Posted by: rodsmith | Aug 24, 2012 9:12:50 PM

I am no fan of today's Supreme Court, but I shudder at the idea of Congress trying to muck about in its business these days. I'd like to think there are enough sane people in Congress who likewise feel that just because they might have the power to modify the status quo does not mean they should.

Just because there's a three month recess does not mean that it has to be a vacation, and the justices can justly be criticized for using it as such, but requiring them to work would not necessarily result in better decision making.

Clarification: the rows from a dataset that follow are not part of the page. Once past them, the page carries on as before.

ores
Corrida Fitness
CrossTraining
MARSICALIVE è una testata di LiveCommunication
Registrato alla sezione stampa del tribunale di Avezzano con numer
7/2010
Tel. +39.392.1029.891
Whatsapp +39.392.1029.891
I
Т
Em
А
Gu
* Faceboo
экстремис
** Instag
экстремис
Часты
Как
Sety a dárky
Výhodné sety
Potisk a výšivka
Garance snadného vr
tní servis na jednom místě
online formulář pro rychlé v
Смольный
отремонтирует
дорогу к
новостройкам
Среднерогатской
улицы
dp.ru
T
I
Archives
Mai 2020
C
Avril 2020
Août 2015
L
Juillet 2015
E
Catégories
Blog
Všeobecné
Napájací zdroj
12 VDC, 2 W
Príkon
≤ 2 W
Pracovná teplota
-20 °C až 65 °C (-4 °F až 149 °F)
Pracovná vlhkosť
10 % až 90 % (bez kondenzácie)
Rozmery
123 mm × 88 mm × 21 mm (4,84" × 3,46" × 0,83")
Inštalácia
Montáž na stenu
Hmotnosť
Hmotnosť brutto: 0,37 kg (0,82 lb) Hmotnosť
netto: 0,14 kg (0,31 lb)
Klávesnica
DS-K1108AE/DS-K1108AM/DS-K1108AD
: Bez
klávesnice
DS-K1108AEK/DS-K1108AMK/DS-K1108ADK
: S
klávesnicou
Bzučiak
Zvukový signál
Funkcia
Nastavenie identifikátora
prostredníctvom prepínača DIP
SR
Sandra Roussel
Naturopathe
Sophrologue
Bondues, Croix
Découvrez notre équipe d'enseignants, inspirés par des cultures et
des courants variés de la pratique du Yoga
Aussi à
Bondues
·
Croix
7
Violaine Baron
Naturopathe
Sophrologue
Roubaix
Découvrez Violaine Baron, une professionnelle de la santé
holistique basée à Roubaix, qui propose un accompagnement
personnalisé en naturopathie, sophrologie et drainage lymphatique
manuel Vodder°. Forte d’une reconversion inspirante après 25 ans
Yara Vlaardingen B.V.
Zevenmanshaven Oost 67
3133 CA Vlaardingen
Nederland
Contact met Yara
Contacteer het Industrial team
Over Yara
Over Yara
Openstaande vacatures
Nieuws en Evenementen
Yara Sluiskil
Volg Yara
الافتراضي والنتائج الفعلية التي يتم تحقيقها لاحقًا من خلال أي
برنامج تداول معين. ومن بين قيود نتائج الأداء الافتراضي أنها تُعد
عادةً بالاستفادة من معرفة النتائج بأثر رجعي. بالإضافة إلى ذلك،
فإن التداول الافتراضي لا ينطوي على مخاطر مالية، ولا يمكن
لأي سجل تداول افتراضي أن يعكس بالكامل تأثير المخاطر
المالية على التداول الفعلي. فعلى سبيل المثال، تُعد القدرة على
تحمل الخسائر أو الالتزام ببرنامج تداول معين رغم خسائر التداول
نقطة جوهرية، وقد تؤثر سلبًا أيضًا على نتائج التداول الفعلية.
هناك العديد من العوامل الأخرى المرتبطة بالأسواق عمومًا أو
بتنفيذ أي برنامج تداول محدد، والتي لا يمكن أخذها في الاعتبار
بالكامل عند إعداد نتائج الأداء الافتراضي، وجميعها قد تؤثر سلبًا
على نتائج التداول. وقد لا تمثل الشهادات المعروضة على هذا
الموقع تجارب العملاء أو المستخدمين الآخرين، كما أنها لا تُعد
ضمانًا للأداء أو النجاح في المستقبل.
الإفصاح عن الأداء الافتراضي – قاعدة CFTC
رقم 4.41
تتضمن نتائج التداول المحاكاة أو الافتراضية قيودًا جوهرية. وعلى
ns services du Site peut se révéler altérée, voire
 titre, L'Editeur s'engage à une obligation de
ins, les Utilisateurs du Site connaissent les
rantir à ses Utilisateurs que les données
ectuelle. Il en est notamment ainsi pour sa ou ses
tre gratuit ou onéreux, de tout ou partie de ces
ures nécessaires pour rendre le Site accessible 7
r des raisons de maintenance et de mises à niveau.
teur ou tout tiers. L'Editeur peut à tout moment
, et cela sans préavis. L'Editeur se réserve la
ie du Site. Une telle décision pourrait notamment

On the other hand, if Congress were to require the justices to do something during the recess, I personally would like to see them required to sit as trial judges and hear criminal cases during that time. Make them apply the sentencing guidelines, revoke supervised release terms, deal with juries, hear live testimony from witnesses, law enforcement officers, and defendants, and generally immerse themselves in the sausage factory of today's criminal justice system. Who knows what might come of it?

Posted by: C.E. | Aug 24, 2012 11:36:34 PM

No. The Supreme Court does not deserve a three month vacation. They deserve a twelve month vacation a year.

Posted by: Supremacy Claus | Aug 24, 2012 11:51:08 PM

No - and neither do law professors.

Posted by: Grotius | Aug 25, 2012 12:27:33 AM

I don't see how Congress would have the authority to "abolish the court’s three-month recess" and suspect SCOTUS would simply deem such a law unconstitutional. They're appointed for life. Who's going to stop them?